▶ [What you will do]:
A. Reproduce word for word the part of the passage on cause and effect starting with "Let’s say Tamsin" and going on through "reasoning was faulty?".
B. Resume the passage on cause and effect from the point where it stops, adding new sentences that carry it forward.

▶ [Text excerpt]:
--------------------------------------------------
So how can cause-and-effect be established scientifically through human deliberation?
Fernandes gives the example of Tamsin who stays dry in a rain shower because she decided to take an umbrella. We can say one caused the other if there is “good evidence” based on probable outcomes.
“By evidence, I don’t just mean that Tamsin thinks she will stay dry if she decides to take her umbrella. I mean that her decision actually raises the chance of her staying dry – so that even someone observing her situation would know she is more likely to stay dry if she decides to take her umbrella.”
Let’s say Tamsin continued to take her umbrella each time it rained, and that she continued to stay dry on each occasion. This could conceivably lead her to conclude that her decision to take an umbrella was the cause of rain. How would we know such reasoning was faulty?
“Not all correlations are causal. In Tamsin’s case, she might notice that it tends to rain whenever she takes her umbrella. But this correlation will only count as causal if Tamsin can use that correlation to raise the chance of outcomes she seeks in an appropriate kind of deliberation,” Fernandes explains.
“There is something distinctly inappropriate about Tamsin deliberating about taking her umbrella to ensure rain when she already has evidence that settles that it will rain.”
Intellectual temperament
Now you may think life is too short to worry about such matters but then 1. you’re reading the wrong newspaper column and 2. you haven’t considered the risks associated with abandoning the search for a scientific basis to causation. Portraying all causes as somehow “unprovable” plays into the hands of those who wish to convince us that facts are just opinions and the truth is whatever you want it to be.
The division between physicists and philosophers on the issue also highlights the role of intellectual temperament in scientific debate.
--------------------------------------------------
[Records taken from a collection]
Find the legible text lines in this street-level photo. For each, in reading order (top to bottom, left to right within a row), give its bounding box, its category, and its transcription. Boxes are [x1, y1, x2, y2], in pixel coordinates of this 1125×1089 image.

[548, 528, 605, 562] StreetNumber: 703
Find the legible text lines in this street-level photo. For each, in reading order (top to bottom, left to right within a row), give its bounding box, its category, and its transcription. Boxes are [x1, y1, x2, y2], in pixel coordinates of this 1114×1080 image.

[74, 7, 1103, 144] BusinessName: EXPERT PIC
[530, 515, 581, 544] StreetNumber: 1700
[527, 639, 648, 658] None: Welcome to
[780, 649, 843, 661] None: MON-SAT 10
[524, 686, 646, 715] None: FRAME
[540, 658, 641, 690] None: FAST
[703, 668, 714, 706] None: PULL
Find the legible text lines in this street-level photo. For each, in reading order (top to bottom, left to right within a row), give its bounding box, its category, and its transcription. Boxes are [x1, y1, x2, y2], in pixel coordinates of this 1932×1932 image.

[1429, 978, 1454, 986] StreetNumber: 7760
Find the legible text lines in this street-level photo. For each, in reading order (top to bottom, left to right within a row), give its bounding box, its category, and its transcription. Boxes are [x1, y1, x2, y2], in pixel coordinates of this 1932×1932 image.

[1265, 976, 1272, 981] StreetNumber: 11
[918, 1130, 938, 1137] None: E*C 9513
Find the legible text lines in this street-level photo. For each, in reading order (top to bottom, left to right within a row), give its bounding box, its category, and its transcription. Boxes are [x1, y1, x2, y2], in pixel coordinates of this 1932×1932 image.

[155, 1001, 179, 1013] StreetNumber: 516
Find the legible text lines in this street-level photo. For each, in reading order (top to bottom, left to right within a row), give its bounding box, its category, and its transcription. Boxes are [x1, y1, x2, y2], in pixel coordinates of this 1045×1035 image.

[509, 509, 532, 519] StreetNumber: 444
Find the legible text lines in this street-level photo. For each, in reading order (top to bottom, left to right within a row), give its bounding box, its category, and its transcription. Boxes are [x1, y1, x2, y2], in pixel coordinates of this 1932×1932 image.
--------------------------------------------------
▶ [Task results]:
A.
Let’s say Tamsin continued to take her umbrella each time it rained, and that she continued to stay dry on each occasion. This could conceivably lead her to conclude that her decision to take an umbrella was the cause of rain. How would we know such reasoning was faulty?

B.
Studies show mathematicians and physicists are the most atheistic of all academics and it just so happens a “first cause” in fundamental physics would leave open a chink of light for the possibility of a universal creator or God. Could this bias towards atheism help to explain a reluctance among physicists to look behind the curtain of causation?
Fernandes is keen to avoid pitting one set of academics against another but says: “One thing philosophers have long been concerned with is how much our picture of the world is due to how the world is in itself, and how much is shaped by our perspective on the world.
“A similar debate happens in the case of time and causation – how much of the way time and causation are and appear to us is due to features of the world, and how much is due to us and how we engage in the world? Typically, the world-based approach has been associated with being scientifically minded and looking for a physics-based picture of the world.
“Conversely, the agent-based approach has sometimes been associated with a quasi-religious view where we expect the world to be ‘made for us’ or be structured in way that reflects divine agency. But I don’t think those associations are correct.
“If we view matters from a scientific standpoint, it should be obvious that how we picture the world and how we think about it are deeply shaped by our relations to it. There is no ‘view from nowhere’ from which to observe the world.”